# What is needed
Because the pictures are not wanted, give back only the exact text of every entry below.

(Page layout parsing data)
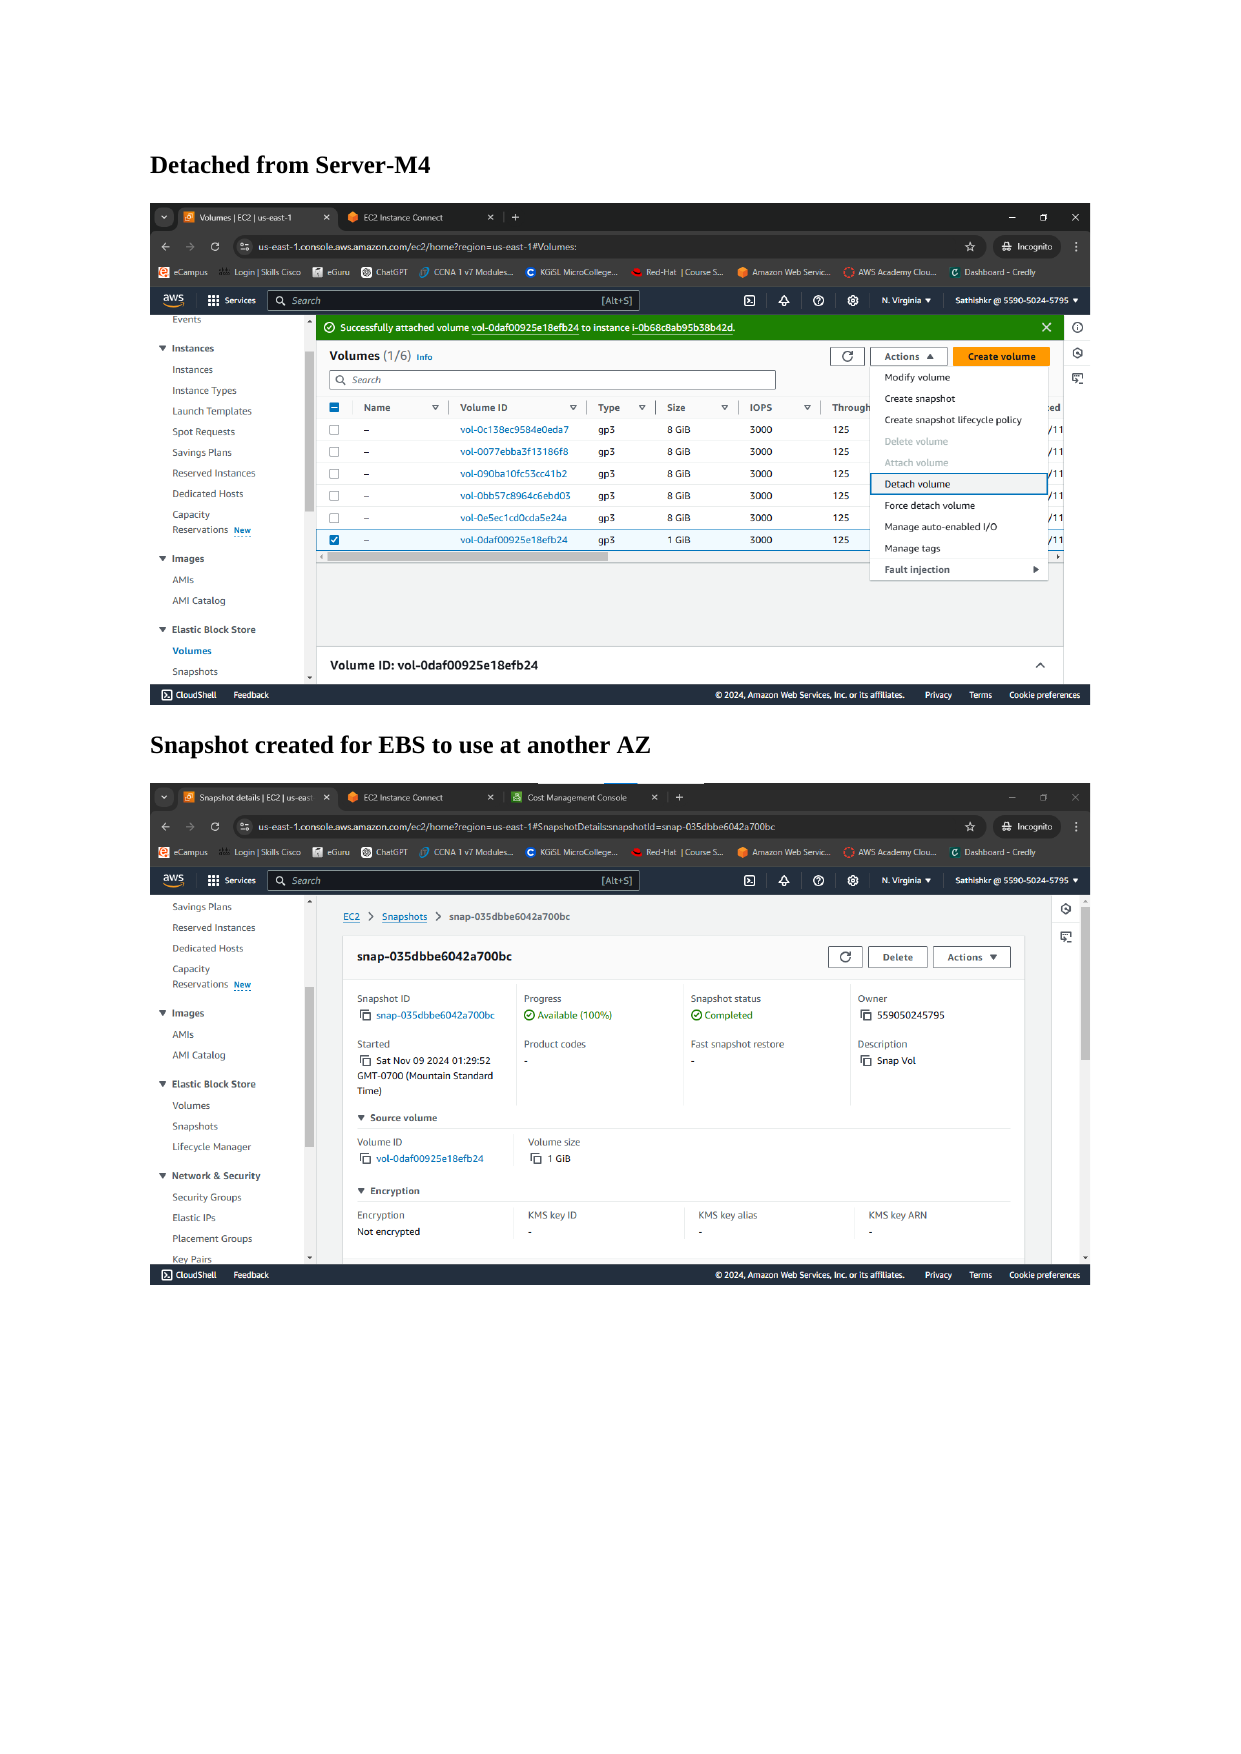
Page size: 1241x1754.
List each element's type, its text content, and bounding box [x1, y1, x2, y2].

text Snapshot created for EBS to use at another AZ [150, 730, 1090, 759]
picture [150, 783, 1091, 1285]
picture [150, 203, 1091, 705]
text Detached from Server-M4 [150, 150, 1090, 179]
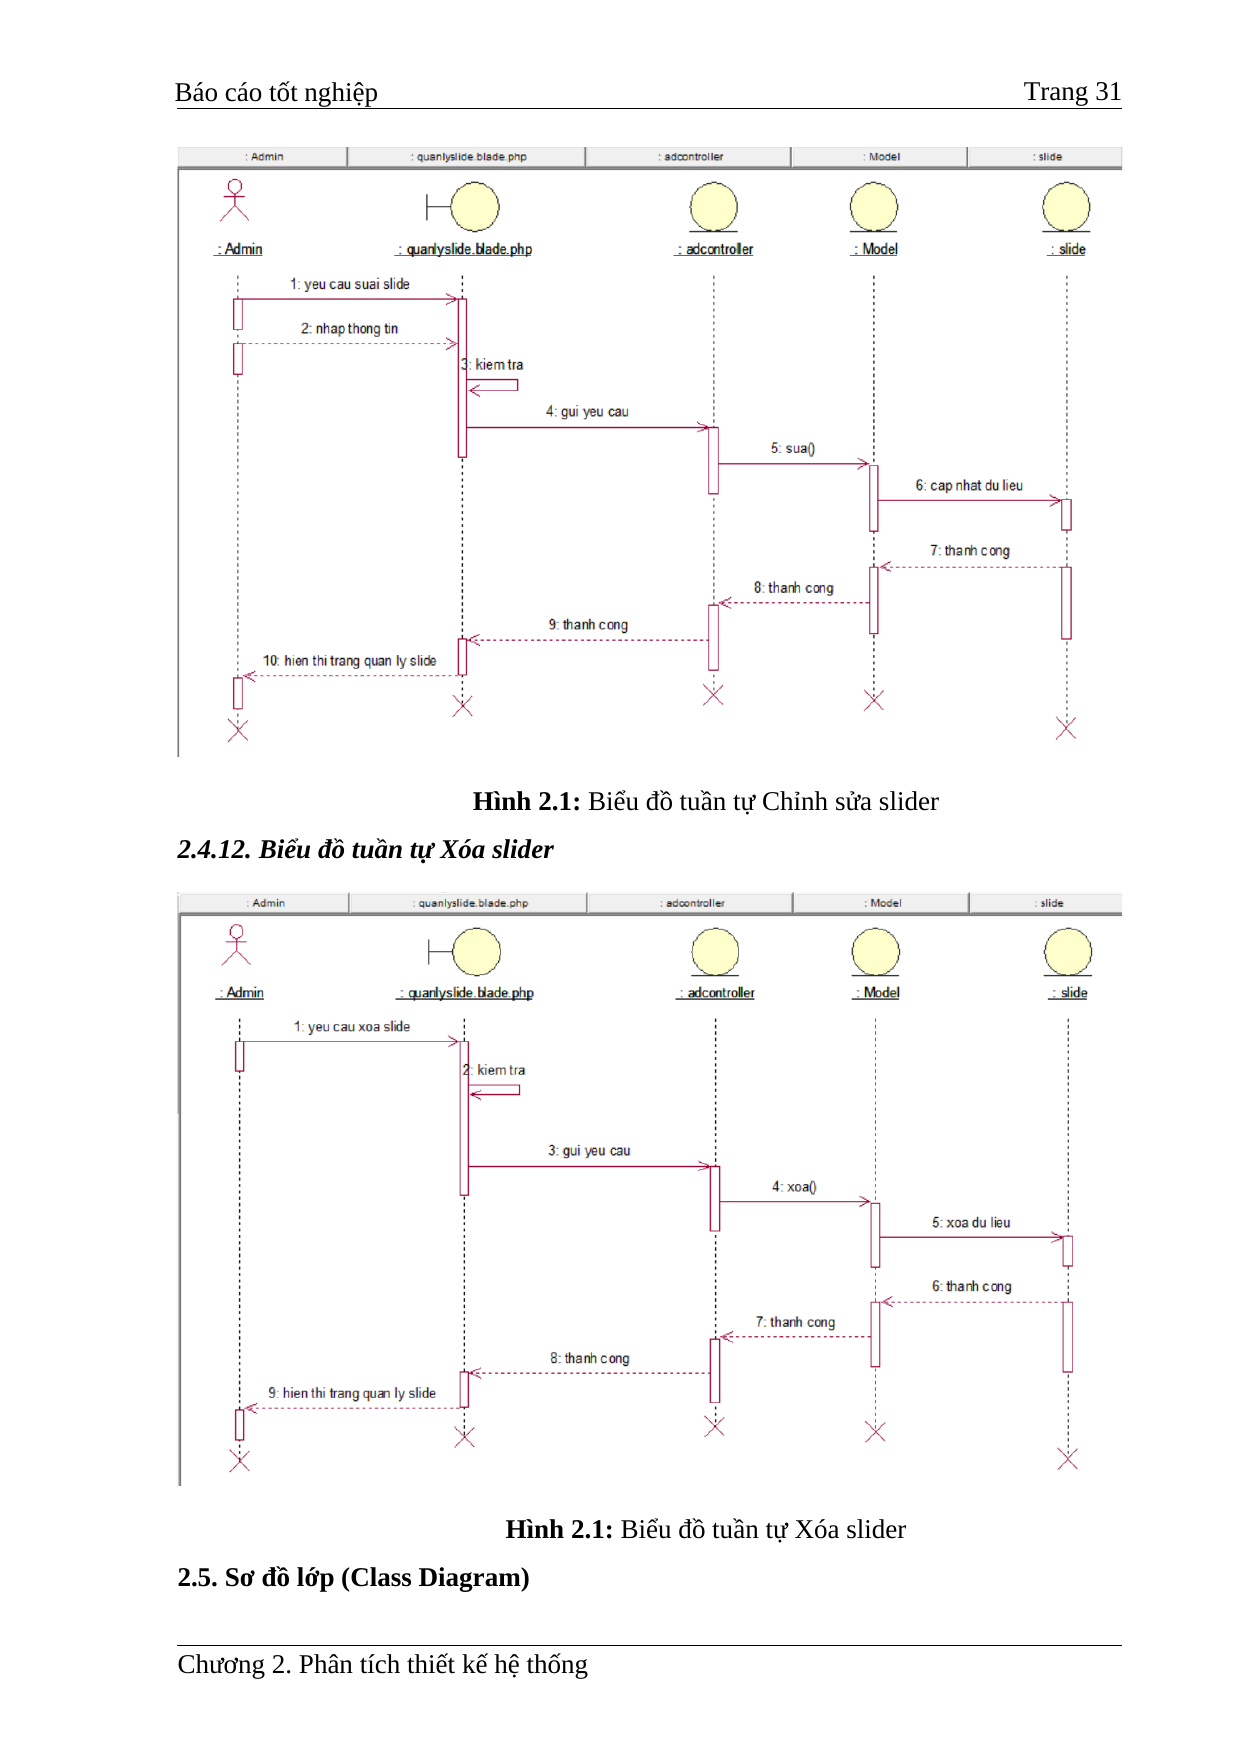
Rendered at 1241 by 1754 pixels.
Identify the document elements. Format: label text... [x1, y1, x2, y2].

# Result of the task
Page size: 1241x1754.
List each element's type, its text content, and bounding box [x1, y1, x2, y2].

text Snapshot created for EBS to use at another AZ [150, 730, 1090, 759]
picture [150, 783, 1091, 1285]
picture [150, 203, 1091, 705]
text Detached from Server-M4 [150, 150, 1090, 179]
Rendered at 1241 by 1754 pixels.
Identify the document elements. Format: label text... [x1, y1, x2, y2].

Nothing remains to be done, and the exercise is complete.